Bij het vaststellen van de verlaging in de situatie dat een uitkeringsgerechtigde zich ernstig heeft misdragen, zal gekeken moeten worden naar de ernst van de gedraging, de mate van verwijtbaarheid en de persoonlijke omstandigheden van de betrokkene.

Wat betreft het vaststellen van de ernst van de gedraging, kunnen de volgende vormen van agressief gedrag in een oplopende reeks (steeds ernstiger) worden onderscheiden:

  • -

    verbaal geweld (schelden);

  • -

    discriminatie;

  • -

    intimidatie (uitoefenen van psychische druk);

  • -

    zaakgericht fysiek geweld (vernielingen);

  • -

    mensgericht fysiek geweld;

  • -

    combinatie van agressievormen.

Voor het bepalen van verwijtbaarheid van de misdraging zal gekeken moeten worden naar de omstandigheden waaronder de misdraging heeft plaatsgehad.

In dit verband is het relevant een onderscheid te maken tussen instrumenteel geweld en frustratiegeweld. Van instrumenteel geweld is sprake als iemand het toepassen van geweld bewust gebruikt om een bepaald doel te bereiken (bijvoorbeeld het verkrijgen van een uitkering). Agressie die ontstaat door onmacht, ontevredenheid, onduidelijkheid en dergelijke kan worden aangeduid met frustratieagressie.

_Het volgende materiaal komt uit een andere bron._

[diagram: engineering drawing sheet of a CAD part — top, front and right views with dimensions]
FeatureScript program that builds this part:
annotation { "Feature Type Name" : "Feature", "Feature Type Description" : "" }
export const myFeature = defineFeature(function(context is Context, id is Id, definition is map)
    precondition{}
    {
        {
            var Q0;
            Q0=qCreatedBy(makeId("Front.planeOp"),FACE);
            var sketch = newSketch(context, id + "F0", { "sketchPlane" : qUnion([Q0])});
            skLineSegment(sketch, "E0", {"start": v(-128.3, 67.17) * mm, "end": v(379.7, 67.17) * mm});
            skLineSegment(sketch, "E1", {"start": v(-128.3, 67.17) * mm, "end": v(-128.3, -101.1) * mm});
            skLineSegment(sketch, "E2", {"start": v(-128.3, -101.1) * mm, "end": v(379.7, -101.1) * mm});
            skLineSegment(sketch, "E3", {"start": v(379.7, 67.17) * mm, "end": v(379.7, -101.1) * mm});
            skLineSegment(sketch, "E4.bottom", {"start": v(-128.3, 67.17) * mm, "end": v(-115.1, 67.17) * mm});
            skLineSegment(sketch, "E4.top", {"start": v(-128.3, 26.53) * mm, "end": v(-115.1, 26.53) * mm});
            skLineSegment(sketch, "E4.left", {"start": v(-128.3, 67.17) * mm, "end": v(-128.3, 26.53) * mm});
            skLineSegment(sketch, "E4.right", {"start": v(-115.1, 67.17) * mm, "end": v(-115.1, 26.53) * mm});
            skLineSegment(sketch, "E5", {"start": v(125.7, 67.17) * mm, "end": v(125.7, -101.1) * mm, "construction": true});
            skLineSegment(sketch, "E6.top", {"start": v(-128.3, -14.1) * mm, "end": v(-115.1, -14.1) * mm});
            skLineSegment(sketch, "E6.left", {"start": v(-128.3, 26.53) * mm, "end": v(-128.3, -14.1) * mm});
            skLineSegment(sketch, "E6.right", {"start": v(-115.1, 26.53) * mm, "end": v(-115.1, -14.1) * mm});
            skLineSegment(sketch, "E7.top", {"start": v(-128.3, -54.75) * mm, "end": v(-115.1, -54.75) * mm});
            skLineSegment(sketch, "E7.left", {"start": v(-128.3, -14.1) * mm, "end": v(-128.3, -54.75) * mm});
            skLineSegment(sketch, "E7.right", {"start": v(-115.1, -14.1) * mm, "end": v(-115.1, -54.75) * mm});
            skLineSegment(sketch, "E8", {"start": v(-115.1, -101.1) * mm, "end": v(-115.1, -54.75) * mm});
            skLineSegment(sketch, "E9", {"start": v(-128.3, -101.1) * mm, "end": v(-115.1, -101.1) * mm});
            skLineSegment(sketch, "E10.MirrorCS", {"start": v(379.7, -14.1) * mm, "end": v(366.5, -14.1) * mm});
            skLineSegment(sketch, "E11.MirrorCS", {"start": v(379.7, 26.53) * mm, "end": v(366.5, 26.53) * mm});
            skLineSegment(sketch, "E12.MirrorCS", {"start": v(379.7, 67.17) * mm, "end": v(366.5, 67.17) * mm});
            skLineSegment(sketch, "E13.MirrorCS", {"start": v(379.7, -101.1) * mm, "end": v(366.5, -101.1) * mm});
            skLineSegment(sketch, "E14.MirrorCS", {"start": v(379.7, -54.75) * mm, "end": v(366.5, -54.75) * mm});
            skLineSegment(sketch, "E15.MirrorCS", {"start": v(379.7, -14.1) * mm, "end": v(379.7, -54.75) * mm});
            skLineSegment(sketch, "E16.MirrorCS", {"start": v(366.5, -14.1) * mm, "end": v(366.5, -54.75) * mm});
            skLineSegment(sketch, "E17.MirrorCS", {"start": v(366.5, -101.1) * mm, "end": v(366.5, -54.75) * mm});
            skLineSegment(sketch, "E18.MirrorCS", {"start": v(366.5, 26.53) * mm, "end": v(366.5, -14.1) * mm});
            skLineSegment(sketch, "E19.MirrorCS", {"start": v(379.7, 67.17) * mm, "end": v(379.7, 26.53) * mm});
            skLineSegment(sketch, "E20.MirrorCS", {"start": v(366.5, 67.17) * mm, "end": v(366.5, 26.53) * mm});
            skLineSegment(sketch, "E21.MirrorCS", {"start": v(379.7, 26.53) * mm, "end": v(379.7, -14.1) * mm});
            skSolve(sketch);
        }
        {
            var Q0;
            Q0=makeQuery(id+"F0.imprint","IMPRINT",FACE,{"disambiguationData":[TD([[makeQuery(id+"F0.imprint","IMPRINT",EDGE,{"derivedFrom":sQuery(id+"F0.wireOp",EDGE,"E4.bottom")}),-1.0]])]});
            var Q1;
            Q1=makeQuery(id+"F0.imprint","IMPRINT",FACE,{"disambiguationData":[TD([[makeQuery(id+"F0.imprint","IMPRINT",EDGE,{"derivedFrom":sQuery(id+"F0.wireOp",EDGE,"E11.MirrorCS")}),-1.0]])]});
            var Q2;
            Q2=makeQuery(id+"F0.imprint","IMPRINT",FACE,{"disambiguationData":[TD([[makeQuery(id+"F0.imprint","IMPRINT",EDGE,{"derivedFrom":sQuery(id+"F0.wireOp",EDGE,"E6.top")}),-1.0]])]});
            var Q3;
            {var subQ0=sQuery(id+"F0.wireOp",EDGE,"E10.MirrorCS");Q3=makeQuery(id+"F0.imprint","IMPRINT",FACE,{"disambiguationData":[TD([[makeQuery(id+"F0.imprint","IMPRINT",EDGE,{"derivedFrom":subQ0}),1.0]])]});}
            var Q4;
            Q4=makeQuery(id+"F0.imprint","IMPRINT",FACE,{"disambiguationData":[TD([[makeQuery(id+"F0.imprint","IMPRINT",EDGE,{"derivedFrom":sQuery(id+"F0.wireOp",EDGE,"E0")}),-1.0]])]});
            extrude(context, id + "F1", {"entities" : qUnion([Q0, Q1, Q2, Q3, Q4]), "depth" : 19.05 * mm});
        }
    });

Het zal duidelijk zijn dat de mate van verwijtbaarheid bij instrumenteel geweld in beginsel groter is dan bij frustratiegeweld.

Het opleggen van een verlaging staat geheel los van het doen van aangifte bij de politie. Het college legt een verlaging op, terwijl de functionaris tegen wie de agressie zich richtte aangifte kan doen bij de politie.

De gemeente kan bij de bescherming tegen agressie zich ook baseren op de Arbeidsomstandighedenwet (ARBO). In de ARBO is expliciet geregeld dat werkgevers hun medewerkers moeten beschermen tegen agressie.

 

Artikel 14

Dit artikel behoeft geen nadere toelichting.

 

Artikel 15

Dit artikel behoeft geen nadere toelichting.

 

Artikel 16

Dit artikel behoeft geen nadere toelichting.